# Acciones por realizar
1. En el texto sobre los miedos urbanos y la represión, ¿qué grupo se considera especialmente sensible a la inseguridad por su vulnerabilidad?
2. Retome el texto sobre los miedos urbanos y la represión en el punto en que se detiene y continúelo con el mismo tono.

___ Extracto de página ___

Dos consideraciones más para acabar este punto: sobre
los miedos y la intolerancia de unos y el afán represivo de los
otros.
Los miedos pueden ser o parecer irracionales, pero
no son gratuitos. Existen los miedos derivados de las incertidumbres
generadas por procesos globales, como la precarización del trabajo
y el paro, la desvalorización de las habilidades y de los oficios
adquiridos, la pérdida de límites y de referentes de los territorios
habitados, la falta o la debilidad de las instituciones u organizaciones
de integración social, la crisis general de muchos servicios del
Estado del bienestar (vivienda, sanidad, pensiones de vejez). Existen
también, sin embargo, miedos más locales o coyunturales, como la
presencia en el mismo territorio de competidores en el mercado de trabajo y del acceso
a los servicios sociales como son los inmigrantes, la dificultad
de soportar la diferencia en los espacios compartidos, los miedos
atávicos con respecto a ciertos grupos étnicos o religiosos agravados
ahora por el fantasma del terrorismo. En algunos casos el rechazo
responde a intereses muy concretos, como el hecho de que la proximidad
de la mezquita o del locutorio devalúe el piso de propiedad, o que
los bajos ingresos de los recién llegados no les dé
preferencia en el momento de acceder a una vivienda social o a una
beca de comedor en la escuela. Y, por último, hay miedos ante el
crecimiento percibido, no siempre real, de la delincuencia urbana,
debido no sólo a la droga (en general afecta a una población estabilizada)
sino también al aumento de las desigualdades sociales y al hecho
de que la inmigración aceptada de facto pero no legalizada y el
paro y falta de perspectivas de los jóvenes genera violencia gratuita
o expresiva que amplifica la percepción de los actos delictivos
(robos, mafias diversas vinculadas a la droga, prostitución, tráfico
de objetos robados, etcétera).
Un grupo especialmente sensible a la inseguridad,
por su vulnerabilidad, es el de los comerciantes, que tienen también
una gran capacidad de difusión y amplificación de la inseguridad.
Hay que añadir, sin embargo, que a menudo otros grupos que manifiestan
más miedo no son los que sufren más la violencia o son víctimas
de los actos delictivos que habitualmente se producen en otras zonas
de la ciudad y afectan a gente que se expresa poco (por ejemplo
los turistas).
Ante este panorama, ¿hay que explicar el afán represivo
de los poderes políticos? Es la solución fácil; y gobiernos de derechas
e izquierdas lo han practicado recientemente, tanto el PP en España
como el gobierno laborista de Blair en el Reino Unido, por no citar
al ministro de Interior francés, Sarkozy,
que tuvo la capacidad de multiplicar la rebelión de las banlieues
en otoño del 2005 con sus declaraciones ofensivas contra los habitantes
de las periferias. Ya lo hemos dicho antes: la represión amalgamática
genera arbitrariedad e injusticia, provoca reacciones de violencia
a escalas superiores. Entonces la tensión afecta a colectivos sociales
estigmatizados por su diferencia o marginación y después criminalizados.

___ Filas de datos ___

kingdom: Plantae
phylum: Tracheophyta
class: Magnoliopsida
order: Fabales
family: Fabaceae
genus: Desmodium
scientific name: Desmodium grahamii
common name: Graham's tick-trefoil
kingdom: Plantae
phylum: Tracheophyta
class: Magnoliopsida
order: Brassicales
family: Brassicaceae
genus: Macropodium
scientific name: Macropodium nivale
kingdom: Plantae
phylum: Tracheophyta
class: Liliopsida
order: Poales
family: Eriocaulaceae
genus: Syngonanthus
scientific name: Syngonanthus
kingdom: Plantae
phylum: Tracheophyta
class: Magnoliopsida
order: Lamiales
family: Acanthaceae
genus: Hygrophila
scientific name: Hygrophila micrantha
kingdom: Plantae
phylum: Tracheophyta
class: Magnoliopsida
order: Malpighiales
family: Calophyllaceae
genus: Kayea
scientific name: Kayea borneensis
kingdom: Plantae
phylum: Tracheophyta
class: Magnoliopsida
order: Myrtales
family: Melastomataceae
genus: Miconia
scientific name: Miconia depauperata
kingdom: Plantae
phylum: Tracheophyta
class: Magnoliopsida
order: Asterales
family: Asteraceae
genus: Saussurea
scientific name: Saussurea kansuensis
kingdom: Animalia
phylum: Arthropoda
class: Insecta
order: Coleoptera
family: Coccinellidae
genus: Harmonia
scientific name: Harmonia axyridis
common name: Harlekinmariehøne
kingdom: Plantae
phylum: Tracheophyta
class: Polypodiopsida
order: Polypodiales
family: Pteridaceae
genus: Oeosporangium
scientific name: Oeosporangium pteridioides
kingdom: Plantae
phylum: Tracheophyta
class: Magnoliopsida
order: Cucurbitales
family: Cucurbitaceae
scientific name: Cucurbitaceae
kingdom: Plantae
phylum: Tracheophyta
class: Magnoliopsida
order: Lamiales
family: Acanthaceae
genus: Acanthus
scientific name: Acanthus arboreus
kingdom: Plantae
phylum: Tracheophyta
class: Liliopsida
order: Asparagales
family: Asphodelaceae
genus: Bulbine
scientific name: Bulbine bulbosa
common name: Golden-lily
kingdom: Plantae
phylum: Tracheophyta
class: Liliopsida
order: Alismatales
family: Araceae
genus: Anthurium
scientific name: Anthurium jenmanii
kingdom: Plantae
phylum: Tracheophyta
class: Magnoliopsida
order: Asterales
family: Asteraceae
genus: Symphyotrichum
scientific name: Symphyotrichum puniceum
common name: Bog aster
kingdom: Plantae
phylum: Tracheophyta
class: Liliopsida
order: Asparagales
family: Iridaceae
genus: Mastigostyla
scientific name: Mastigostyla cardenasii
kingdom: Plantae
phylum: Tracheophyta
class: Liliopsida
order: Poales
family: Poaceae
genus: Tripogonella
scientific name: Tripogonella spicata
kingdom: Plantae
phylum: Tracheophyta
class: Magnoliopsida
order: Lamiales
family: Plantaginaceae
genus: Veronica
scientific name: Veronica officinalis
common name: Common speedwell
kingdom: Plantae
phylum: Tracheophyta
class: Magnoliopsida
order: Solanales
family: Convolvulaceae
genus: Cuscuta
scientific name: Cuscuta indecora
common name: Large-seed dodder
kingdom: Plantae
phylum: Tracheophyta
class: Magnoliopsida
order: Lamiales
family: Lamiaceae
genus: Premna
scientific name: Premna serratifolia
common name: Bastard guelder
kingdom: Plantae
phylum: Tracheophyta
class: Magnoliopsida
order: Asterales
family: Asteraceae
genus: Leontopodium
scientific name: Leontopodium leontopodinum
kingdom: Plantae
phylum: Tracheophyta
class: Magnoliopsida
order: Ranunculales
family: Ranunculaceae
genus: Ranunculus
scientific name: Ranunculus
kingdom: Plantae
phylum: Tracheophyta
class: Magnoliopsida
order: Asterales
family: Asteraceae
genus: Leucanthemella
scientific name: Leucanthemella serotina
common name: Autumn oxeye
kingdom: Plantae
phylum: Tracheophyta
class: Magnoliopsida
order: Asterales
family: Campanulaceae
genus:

___

# Problemas resueltos
1. El de los comerciantes.

2.
Y la consecuencia es que la lógica represiva desemboca en la represión
preventiva sobre colectivos sociales enteros.
La
represión preventiva: una lógica infernal
La represión preventiva tiene fundamentos ideológicos,
tan absurdos como peligrosos. El caso de la llamada Ordenanza
del Civismo de Barcelona parte de una constatación tan significativa
como falsa: considerar que hoy “no vivimos ya en una sociedad tradicional
ni homogénea donde las normas establecidas eran conocidas, compartidas
y observadas por la mayoría”. El alcalde Joan Clos
escribe algo parecido en el artículo de presentación de la revista
de lujo del Ayuntamiento (Barcelona Metrópoli Mediterránea)
cuando constata que “la nostalgia del pasado homogéneo no nos servirá
de nada”. Considerar homogénea una ciudad como Barcelona es realmente
sorprendente. Hablamos de la ciudad conocida como la rosa roja del
anarquismo; la ciudad de los disturbios del pan del siglo xviii; la ciudad faro revolucionario
entre las ciudades europeas protagonistas de la sociedad industrial,
según Hobsbawn; de cuando mataban por
las calles a principios del siglo xx, como titulaba su novela Joan Oller
i Rabassa; la ciudad que hace su peculiar revolución urbana en plena
Guerra Civil con la municipalización de la propiedad urbana; la
ciudad que fue durante el franquismo vanguardia de los movimientos
populares urbanos. ¿Sociedad homogénea? Una ciudad, bien al contrario,
marcada por la desigualdad social, por la inmigración a la que debe
el 90% de su crecimiento en el siglo xx, por el debate político y cultural
en el que se oponen modelos de sociedad diferente, por la conflictividad
social presente en el conjunto de su territorio.
Esta referencia a una utópica sociedad homogénea del
pasado expresa la sociedad urbana ideal que se quiere reconstruir.
Y para hacerlo posible deben suprimirse los diferentes, los marginales,
los alternativos. Es la expresión de una cultura política propia
de muchos gobernantes que no pueden asumir el conflicto, especialmente
si procede de sectores populares, considerados clientela cautiva,
o de sectores débiles o vulnerables, a los que se menosprecia y
se considera que bastantes agradecidos tienen que estar por recibir
las migajas de los servicios sociales. La represión preventiva no
es solamente una acción sancionadora de conductas individuales.
Es la criminalización de los colectivos sociales a los que se quiere
negar su existencia y que desaparezcan de la vista de los ciudadanos
homogeneizados o serán penalizados.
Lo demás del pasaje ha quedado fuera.